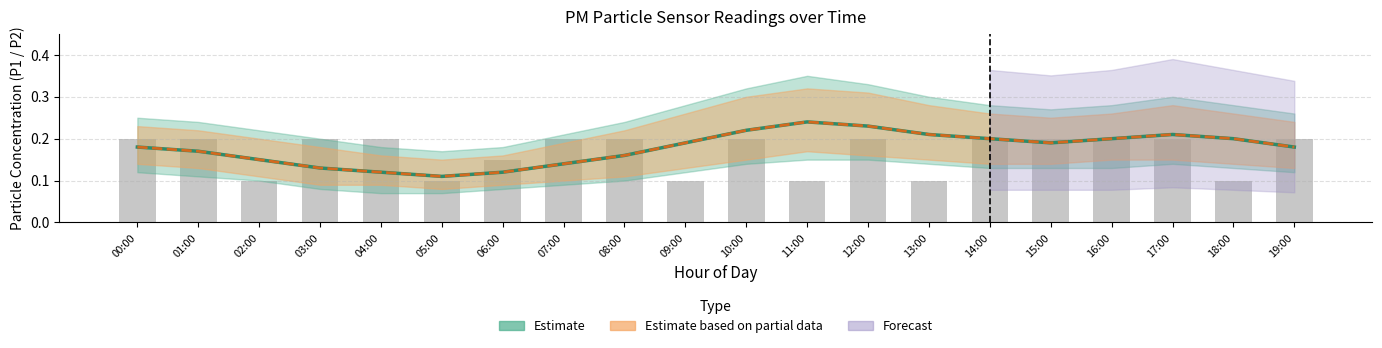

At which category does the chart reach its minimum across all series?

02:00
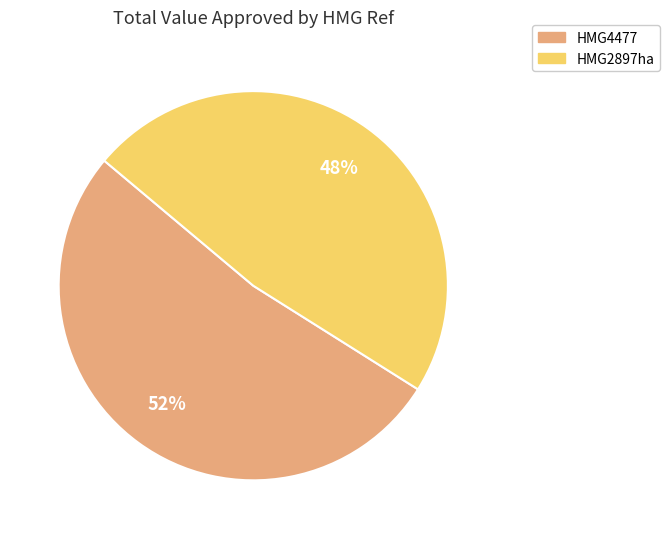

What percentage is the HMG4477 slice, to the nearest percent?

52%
-.-.-
• **ABOUT THIS EXERCISE**
Pick out every line in the material above that contains the string "series", matching case exactly.

• **YOUR SOLUTION**
At which category does the chart reach its minimum across all series?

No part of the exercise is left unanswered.